By Linda Dillman
The Buckstone and Creek Bend developments that will bring hundreds of homes, apartments and potential commercial development to the area is a boon for the city of Obetz, but how will it impact emergency services provided by the Hamilton Township Fire Department?
According to Obetz City Administrator Rod Davisson, Obetz is using a layered incentive program to maximize money available for infrastructure improvements as well as supporting local services of the schools and the township.
Their three-pronged approach includes a community reinvestment area (CRA), tax increment finance zones (TIF), and a New Community Authority (NCA).
“The goal of a CRA is to stimulate economic development and revitalization in a specific area,” said Davisson.
According to Davisson, a TIF helps attract new development and improves the quality of life for residents by providing needed infrastructure projects attributable to the TIF area development. A NCA is a quasi-government agency created to oversee and implement development projects in a specific area.
Before the developers broke ground on the Buckstone project, and not unlike its Creek Bend counterpart, the area was unimproved farmland owned by two local families.
During the first 15 years of the project, abated real property taxes are attributable to improvements like streets, curbs and gutters.
Hamilton Township continues to collect the same revenue it received for the unimproved farmland—roughly $9,490 according to Davisson—during the same period, but Hamilton Township is not on the receiving end of additional revenue until year 16.
When the CRA expires at the end of the 15 year cycle, the TIF ramps up tax revenue for the township for the remaining 15 years of the 30 year period.
“The township’s real estate property tax revenue during the period (years 16-30) is projected to increase from $9,408 a year to about $751,406 annually,” said Davisson. “Obetz is proud to be the force behind changing the lives of the people in the region—not just Obetz—dramatically and for the better.”
While the potential revenue from the Buckstone development, as projected by Davisson, could reach more than $60 million over the next 50 years, the reality of the here and now paints a tight financial picture for Hamilton Township.
“We have a levy coming up,” said Hamilton Township Trustee Chris Hahn, who said the township, not unlike other municipalities, is having issues staffing emergency services. “With the fire department in particular (anticipating an increase in calls with new development), we’ll be supplying the service, but not getting the benefits (for the next 15 years). We’re just going to have to get really creative. Obetz could help us out in ways other than taxes.”

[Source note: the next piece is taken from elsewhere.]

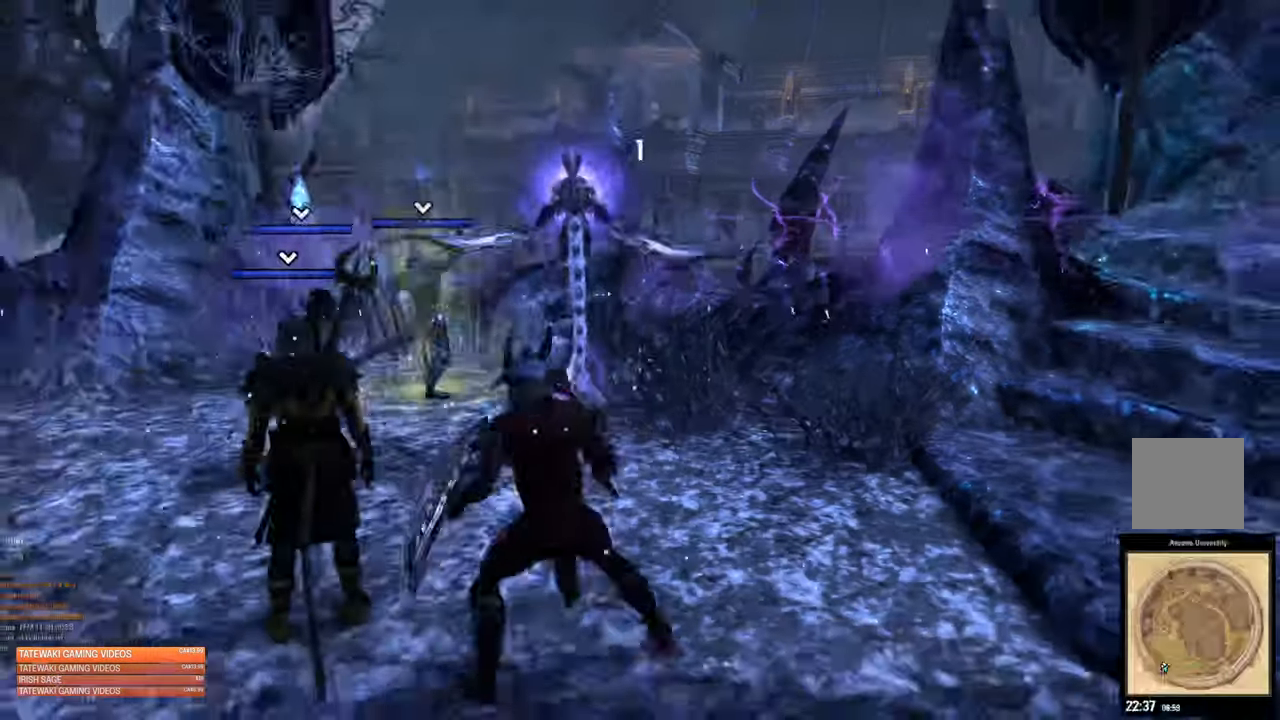
{"dt_ms": 1000, "buttons": [], "left_stick": "center", "right_stick": "center"}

In addition, new apartments going up along Lockbourne Road are three stories high, but the fire department’s current equipment can only reach two stories. The department would need to rely on mutual aid from Columbus for use of a ladder truck, which could impact response time.

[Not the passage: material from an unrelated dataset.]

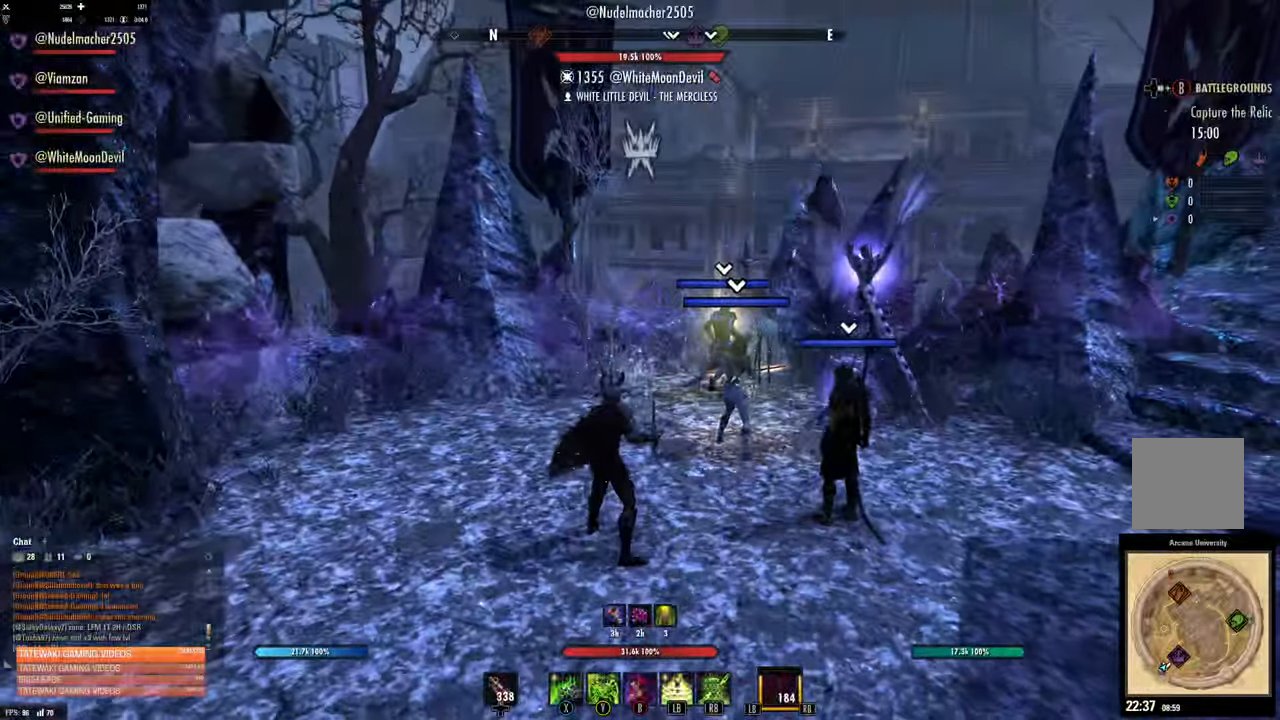
{"dt_ms": 500, "buttons": [], "left_stick": "right", "right_stick": "center", "events": [[167, "left_stick", "left"], [250, "right_stick", "up-right"], [333, "left_stick", "right"], [383, "right_stick", "center"]]}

Neighboring Madison Township, which covers a small portion of Obetz, is in the process of ordering a ladder truck at a cost of $1.18 million. The truck will be outfitted with a 75-foot Quint-style aerial ladder capable of reaching the roof of an average warehouse. However, it is anticipated to take more than two years to put the vehicle into service.
In a related issue, on March 23, 2018, the 132nd Ohio General Assembly’s House Bill 69 became effective. It requires reimbursement of certain township fire and EMS levy revenue forgone due to creation of a municipal TIF district.
According to the Ohio Legislative Service Commission, municipal corporations creating TIF districts would be required to reimburse townships for fire and emergency medical service levy revenue foregone because of the district.
When asked if Obetz has any plans to mitigate the impact of increased calls for service for the new development prior to year 16 of the financing package, Davisson responded, “It is not our place to determine the needs of the township as far as their resources are concerned. The city has committed to provide all the support requested by the township. As far as what that is, why they wanted it, and how they will use it, you’ll have to see the township.”
“And, of course we follow the requirements of the law,” Davisson said when asked about the city’s compliance with HB 69.